Btw. I have another potential cause for the freeze.  If you can trigger this
issue again[1], could you do: "/etc/init.d/esd restart" as root and see whether
this helps anything?

[1] I've never been able to reproduce this when I've gotten Flash enabled (when
using the UI in English or Finnish which I understand, maybe the issue is
language specific?).


> > Currently looks like WONTFIX to me. Even my old 1700MHz laptop with Firefox2
> > had enough problems on, say, some Myspace pages with lots of multimedia
> > content.
>
> As I said before, this bug is not about running three flash applets at once.
> It is about a situation where seemingly dormant flash applets effectively
> bring down the system.

Flashplayer is still running the ActionScript script etc in them even when the
video is not being played.
Comment 14 luarvique (reporter) 2008-10-13 15:20:23 UTC
(In reply to comment #13)
> (In reply to comment #12)
> Btw. I have another potential cause for the freeze.  If you can trigger this
> issue again[1], could you do: "/etc/init.d/esd restart" as root and see whether
> this helps anything?
I will try causing the problem again and restarting esd. Can't promise I
succeed though.

> [1] I've never been able to reproduce this when I've gotten Flash enabled (when
> using the UI in English or Finnish which I understand, maybe the issue is
> language specific?).
Most likely not. There is a slight possibility that it is caused by additional
[mis]features enabled for "cyrillic" users by SUP. I explicitly canceled all
their extra "services" though, so the possibility is slim.
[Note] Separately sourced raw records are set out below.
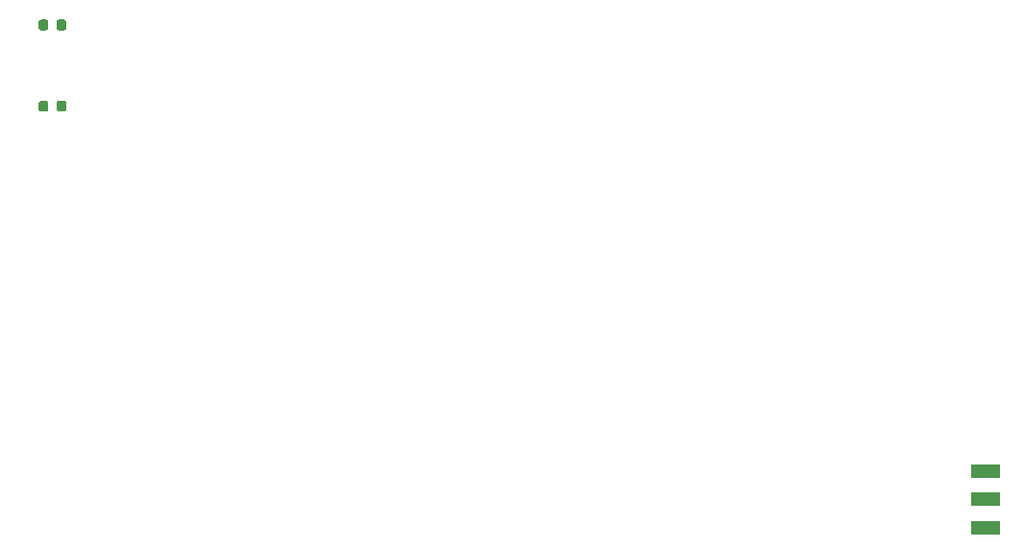
<source format=gtp>
G04 #@! TF.GenerationSoftware,KiCad,Pcbnew,(5.1.9)-1*
G04 #@! TF.CreationDate,2021-01-16T04:06:45-07:00*
G04 #@! TF.ProjectId,purplewizard-pogo,70757270-6c65-4776-997a-6172642d706f,1*
G04 #@! TF.SameCoordinates,PX774a7a0PYac0e4a0*
G04 #@! TF.FileFunction,Paste,Top*
G04 #@! TF.FilePolarity,Positive*
%FSLAX46Y46*%
G04 Gerber Fmt 4.6, Leading zero omitted, Abs format (unit mm)*
G04 Created by KiCad (PCBNEW (5.1.9)-1) date 2021-01-16 04:06:45*
%MOMM*%
%LPD*%
G01*
G04 APERTURE LIST*
%ADD10R,2.500000X1.250000*%
G04 APERTURE END LIST*
D10*
X84780000Y17180000D03*
X84780000Y14680000D03*
X84780000Y12180000D03*
G36*
G01*
X2880000Y49123750D02*
X2880000Y49636250D01*
G75*
G02*
X3098750Y49855000I218750J0D01*
G01*
X3536250Y49855000D01*
G75*
G02*
X3755000Y49636250I0J-218750D01*
G01*
X3755000Y49123750D01*
G75*
G02*
X3536250Y48905000I-218750J0D01*
G01*
X3098750Y48905000D01*
G75*
G02*
X2880000Y49123750I0J218750D01*
G01*
G37*
G36*
G01*
X1305000Y49123750D02*
X1305000Y49636250D01*
G75*
G02*
X1523750Y49855000I218750J0D01*
G01*
X1961250Y49855000D01*
G75*
G02*
X2180000Y49636250I0J-218750D01*
G01*
X2180000Y49123750D01*
G75*
G02*
X1961250Y48905000I-218750J0D01*
G01*
X1523750Y48905000D01*
G75*
G02*
X1305000Y49123750I0J218750D01*
G01*
G37*
G36*
G01*
X1305000Y56283750D02*
X1305000Y56796250D01*
G75*
G02*
X1523750Y57015000I218750J0D01*
G01*
X1961250Y57015000D01*
G75*
G02*
X2180000Y56796250I0J-218750D01*
G01*
X2180000Y56283750D01*
G75*
G02*
X1961250Y56065000I-218750J0D01*
G01*
X1523750Y56065000D01*
G75*
G02*
X1305000Y56283750I0J218750D01*
G01*
G37*
G36*
G01*
X2880000Y56283750D02*
X2880000Y56796250D01*
G75*
G02*
X3098750Y57015000I218750J0D01*
G01*
X3536250Y57015000D01*
G75*
G02*
X3755000Y56796250I0J-218750D01*
G01*
X3755000Y56283750D01*
G75*
G02*
X3536250Y56065000I-218750J0D01*
G01*
X3098750Y56065000D01*
G75*
G02*
X2880000Y56283750I0J218750D01*
G01*
G37*
M02*

</source>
> > As I said before, this bug is not about running three flash applets at once.
> > It is about a situation where seemingly dormant flash applets effectively
> > bring down the system.
> Flashplayer is still running the ActionScript script etc in them even when the
> video is not being played.
Yes, the traces I have posted above appear to confirm it. But I do hope that
the flood of gettimeofday() calls can somehow be avoided.
Comment 15 Andre Klapper maemo.org 2009-03-24 16:22:04 UTC
Closing this bug report as no further information has been provided. Please
feel free to reopen this bug if you can provide the information asked for/if
you can still reproduce this. Thanks!